Divya, my young cousin, is convinced that I prefer the ‘real’ world to the ‘virtual’ one. Gasp. She also imagines that I can provide her with her periodic intellectual fix. Gasp and chuckle. The last couple of weeks have been hot, grimy, dusty, and extremely real. Not very intellectual perhaps (in the sense of Parisian cafes and languid philosophy), but certainly hot, grimy, dusty, and extremely thought-provoking. My team and I have been spending time in Raichur – the north Karnataka district with the dubious distinction of having the lowest Human Development Index (HDI) in Karnataka – looking at how we might better create an environment of safety and protection for its women and children. As with all else in our country, it will take will to change. And the attitude to match. An attitude that will value women and children over cheap labour, easy sex and coerced money making.

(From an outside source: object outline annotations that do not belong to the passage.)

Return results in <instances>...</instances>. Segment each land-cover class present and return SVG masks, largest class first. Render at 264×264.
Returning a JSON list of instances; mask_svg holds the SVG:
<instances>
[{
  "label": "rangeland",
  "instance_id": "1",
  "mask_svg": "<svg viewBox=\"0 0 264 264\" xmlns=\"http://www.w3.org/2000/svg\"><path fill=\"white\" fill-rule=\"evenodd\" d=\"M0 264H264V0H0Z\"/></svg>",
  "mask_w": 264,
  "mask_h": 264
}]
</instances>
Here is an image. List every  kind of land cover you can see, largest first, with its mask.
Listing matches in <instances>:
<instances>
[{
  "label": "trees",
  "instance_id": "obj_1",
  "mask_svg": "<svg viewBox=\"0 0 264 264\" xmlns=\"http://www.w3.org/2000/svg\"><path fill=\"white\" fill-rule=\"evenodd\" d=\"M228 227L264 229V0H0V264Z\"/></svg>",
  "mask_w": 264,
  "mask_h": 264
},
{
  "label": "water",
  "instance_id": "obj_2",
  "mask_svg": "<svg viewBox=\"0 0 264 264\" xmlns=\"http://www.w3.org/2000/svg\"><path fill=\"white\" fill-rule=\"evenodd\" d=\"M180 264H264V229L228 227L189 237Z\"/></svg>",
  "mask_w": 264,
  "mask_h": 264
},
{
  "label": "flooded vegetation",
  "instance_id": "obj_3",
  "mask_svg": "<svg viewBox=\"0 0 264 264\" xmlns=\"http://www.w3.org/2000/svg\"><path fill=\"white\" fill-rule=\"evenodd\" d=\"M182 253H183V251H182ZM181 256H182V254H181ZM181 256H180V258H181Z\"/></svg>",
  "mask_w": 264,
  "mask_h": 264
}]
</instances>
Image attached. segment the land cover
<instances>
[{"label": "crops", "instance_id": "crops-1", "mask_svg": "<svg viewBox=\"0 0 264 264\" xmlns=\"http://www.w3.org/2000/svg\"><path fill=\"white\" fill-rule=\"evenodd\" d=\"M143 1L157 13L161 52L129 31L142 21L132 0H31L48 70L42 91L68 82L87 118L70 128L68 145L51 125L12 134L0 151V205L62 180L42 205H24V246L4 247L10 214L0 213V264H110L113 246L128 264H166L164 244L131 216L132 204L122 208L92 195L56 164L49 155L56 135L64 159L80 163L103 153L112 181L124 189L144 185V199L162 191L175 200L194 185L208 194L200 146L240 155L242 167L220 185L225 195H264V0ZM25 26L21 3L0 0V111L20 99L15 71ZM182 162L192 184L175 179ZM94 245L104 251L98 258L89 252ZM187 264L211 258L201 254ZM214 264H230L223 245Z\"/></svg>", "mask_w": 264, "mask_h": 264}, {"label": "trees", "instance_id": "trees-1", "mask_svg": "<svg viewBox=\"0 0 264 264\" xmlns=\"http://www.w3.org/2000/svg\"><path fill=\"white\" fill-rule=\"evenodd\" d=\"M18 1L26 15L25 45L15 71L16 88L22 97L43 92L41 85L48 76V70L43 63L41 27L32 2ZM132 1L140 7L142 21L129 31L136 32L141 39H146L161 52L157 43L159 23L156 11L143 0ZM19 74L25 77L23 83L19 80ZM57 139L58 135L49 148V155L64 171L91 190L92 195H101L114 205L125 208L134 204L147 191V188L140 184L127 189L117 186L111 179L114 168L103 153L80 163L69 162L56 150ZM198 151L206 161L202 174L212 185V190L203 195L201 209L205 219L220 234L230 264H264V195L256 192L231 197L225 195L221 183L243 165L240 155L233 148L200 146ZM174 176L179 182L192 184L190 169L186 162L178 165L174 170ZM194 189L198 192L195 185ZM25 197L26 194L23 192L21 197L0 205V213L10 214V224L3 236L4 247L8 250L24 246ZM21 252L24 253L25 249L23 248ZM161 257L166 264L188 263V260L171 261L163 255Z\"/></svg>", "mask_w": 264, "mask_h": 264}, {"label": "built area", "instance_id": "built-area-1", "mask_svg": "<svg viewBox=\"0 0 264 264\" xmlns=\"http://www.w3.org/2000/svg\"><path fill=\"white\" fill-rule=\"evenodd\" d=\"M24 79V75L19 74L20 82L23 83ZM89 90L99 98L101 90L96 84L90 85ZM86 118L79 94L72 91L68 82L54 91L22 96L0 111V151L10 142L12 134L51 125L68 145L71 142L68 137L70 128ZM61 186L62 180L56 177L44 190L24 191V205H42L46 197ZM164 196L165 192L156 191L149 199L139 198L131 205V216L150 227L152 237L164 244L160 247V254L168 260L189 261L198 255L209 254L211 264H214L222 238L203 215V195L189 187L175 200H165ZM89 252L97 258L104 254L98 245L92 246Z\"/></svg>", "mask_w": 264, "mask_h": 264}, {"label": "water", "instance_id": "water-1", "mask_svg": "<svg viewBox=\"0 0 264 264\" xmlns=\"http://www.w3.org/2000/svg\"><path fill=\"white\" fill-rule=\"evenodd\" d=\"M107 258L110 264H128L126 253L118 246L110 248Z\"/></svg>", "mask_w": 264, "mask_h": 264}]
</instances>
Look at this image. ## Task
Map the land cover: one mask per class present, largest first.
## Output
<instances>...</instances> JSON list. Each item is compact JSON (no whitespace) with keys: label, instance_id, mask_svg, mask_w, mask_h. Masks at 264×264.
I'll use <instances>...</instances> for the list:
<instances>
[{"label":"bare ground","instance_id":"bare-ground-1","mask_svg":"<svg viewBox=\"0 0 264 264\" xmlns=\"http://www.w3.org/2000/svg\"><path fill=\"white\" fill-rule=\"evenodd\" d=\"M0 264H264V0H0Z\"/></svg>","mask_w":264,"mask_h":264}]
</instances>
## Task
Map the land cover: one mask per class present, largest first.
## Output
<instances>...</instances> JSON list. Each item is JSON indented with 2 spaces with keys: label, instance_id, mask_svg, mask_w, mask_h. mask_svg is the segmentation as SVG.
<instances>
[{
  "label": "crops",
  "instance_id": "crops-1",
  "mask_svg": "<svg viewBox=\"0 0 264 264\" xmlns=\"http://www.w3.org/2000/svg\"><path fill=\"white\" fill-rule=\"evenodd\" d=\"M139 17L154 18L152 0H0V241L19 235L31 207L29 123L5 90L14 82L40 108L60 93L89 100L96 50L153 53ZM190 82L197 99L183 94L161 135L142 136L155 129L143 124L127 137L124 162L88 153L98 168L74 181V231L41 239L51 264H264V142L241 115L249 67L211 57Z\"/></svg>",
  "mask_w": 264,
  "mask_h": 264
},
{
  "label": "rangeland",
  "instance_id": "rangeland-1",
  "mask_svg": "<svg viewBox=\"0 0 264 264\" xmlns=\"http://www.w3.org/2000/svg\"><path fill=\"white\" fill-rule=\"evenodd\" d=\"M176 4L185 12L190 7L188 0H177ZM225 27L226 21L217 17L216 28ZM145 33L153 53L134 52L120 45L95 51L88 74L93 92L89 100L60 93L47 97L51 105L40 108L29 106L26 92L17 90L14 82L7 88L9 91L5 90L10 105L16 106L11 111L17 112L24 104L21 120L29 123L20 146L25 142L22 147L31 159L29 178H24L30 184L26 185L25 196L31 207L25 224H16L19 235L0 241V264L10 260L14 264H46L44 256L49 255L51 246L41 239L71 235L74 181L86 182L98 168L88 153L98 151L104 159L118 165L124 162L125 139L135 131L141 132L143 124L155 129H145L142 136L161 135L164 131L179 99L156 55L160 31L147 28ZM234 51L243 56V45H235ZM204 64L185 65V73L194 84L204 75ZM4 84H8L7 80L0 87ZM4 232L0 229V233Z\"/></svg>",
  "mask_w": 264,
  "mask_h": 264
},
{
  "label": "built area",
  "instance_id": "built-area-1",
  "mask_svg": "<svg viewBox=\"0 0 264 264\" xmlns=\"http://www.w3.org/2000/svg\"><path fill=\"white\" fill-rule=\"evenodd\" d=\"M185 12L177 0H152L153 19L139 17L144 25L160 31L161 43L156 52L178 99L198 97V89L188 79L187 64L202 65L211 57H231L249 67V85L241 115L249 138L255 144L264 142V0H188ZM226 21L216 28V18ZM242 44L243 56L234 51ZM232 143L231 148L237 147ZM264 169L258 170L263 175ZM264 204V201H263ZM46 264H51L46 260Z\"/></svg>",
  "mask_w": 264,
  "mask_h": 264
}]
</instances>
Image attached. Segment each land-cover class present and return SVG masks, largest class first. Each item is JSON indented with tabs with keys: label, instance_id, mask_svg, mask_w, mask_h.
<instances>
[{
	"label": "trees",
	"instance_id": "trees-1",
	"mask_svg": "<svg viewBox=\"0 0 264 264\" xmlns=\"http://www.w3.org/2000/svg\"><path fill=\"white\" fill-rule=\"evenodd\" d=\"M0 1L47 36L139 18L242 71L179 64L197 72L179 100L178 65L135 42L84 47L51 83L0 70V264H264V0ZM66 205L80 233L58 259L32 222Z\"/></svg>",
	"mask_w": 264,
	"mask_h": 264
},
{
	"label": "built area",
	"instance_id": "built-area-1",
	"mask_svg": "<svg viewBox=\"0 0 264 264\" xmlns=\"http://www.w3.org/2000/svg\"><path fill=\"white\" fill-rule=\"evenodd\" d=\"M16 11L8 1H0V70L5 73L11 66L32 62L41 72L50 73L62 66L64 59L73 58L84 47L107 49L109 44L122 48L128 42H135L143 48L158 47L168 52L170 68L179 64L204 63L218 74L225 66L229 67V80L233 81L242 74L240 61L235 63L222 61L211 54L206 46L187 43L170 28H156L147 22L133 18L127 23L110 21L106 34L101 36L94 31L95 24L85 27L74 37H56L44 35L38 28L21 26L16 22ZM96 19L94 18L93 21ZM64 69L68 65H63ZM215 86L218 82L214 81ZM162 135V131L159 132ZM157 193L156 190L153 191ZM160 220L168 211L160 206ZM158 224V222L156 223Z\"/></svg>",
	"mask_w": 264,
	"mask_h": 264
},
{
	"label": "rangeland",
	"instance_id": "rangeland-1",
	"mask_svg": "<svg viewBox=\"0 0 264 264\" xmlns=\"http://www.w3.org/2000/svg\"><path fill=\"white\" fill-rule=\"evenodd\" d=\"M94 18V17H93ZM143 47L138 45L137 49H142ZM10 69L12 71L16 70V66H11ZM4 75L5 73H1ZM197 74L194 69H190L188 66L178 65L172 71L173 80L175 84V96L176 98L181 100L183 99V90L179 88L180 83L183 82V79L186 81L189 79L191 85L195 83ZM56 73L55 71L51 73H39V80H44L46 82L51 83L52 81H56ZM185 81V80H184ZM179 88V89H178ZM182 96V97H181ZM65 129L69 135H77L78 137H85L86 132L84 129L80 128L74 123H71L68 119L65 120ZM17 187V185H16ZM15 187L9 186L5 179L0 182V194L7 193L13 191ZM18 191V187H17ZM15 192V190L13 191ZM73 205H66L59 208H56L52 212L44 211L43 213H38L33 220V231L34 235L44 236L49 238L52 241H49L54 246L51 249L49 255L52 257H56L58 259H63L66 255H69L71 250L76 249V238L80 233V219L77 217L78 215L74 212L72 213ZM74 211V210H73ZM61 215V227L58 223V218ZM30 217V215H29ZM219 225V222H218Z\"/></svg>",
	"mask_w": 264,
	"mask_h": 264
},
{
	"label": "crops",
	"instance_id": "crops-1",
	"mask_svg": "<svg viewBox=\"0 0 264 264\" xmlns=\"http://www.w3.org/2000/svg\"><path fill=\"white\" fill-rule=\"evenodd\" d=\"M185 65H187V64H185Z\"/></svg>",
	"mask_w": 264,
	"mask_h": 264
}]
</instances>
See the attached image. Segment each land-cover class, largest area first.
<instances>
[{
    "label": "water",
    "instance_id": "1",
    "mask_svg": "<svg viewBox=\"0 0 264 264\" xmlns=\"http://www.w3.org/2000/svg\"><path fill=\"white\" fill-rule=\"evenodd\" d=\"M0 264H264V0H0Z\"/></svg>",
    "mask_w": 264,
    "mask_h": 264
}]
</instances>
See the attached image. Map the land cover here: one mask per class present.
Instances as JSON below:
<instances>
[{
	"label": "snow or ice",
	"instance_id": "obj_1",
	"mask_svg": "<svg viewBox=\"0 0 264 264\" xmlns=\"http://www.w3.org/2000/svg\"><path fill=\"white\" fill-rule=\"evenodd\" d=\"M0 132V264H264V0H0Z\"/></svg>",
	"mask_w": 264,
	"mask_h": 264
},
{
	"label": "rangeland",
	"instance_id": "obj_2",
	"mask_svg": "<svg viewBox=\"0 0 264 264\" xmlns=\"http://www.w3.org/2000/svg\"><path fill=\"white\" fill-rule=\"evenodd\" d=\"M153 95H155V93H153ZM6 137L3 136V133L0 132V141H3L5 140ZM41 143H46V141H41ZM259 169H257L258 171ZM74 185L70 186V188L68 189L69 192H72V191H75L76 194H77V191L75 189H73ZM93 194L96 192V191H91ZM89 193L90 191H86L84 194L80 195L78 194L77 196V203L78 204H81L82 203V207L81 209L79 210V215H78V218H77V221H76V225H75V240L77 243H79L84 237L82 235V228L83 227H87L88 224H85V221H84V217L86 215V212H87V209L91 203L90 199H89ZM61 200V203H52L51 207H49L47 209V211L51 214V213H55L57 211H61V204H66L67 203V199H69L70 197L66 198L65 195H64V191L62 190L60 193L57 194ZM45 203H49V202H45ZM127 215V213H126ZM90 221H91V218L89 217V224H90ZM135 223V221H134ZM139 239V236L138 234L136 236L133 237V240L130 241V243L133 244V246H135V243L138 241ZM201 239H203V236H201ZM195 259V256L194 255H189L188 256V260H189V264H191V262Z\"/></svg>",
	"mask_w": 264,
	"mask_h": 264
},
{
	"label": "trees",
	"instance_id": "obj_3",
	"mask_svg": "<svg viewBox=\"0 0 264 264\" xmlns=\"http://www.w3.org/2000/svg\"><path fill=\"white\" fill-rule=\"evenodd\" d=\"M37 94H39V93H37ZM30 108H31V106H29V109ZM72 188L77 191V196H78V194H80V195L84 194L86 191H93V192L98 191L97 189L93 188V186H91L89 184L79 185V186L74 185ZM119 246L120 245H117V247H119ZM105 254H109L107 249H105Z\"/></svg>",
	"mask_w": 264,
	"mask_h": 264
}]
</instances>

Sattva, an online magazine for ‘realising equilibrium in social change’ asked me to write about the Gender Sensitisation and People-friendly Police Project, for their March (‘Women’s Day Special’) issue of the magazine. Having just watched an infuriating episode of ‘We the People’ on NDTV, with Barkha Dutt asking whether we ‘still need feminism’, I was provoked enough to write the following piece:
Policing Change: A Personal Perspective on Violence against Women and Children
A well known TV news channel in English had a Women’s Day special recently, asking the question ‘Do we still need feminism?’ As someone who has worked with the Karnataka police for the past few years on issues of violence against women and children (and is a feminist), I found it startling and disturbing, that so many participants on that talk show – including a senior woman police officer from Punjab – had no sense of the extraordinary moment of crisis we are in, as a country, as a ‘civilisation’, as a community of human beings.
India is missing from its population, over 50 million women and girl children (Census of India, 2001). ‘Missing’ because they are either killed (before birth, immediately after birth, or during their lifetime; one estimate says that 5 women die every day over dowry disputes) or trafficked (for commercial sexual exploitation, labour and other activities). 50 million is 5 crores, i.e. approximately the population of Karnataka; as I tell the police officers who participate in our workshops, there would be unimaginable world-wide horror if a bomb wiped out Karnataka tomorrow, but this ‘bomb’ of gender-based violence has been quietly exploding all over our country, in our homes or in a home near us, and there are very few who hear or see it. There is another ‘bomb’ that also exists: of those who are not killed, but who die many deaths in their every day living.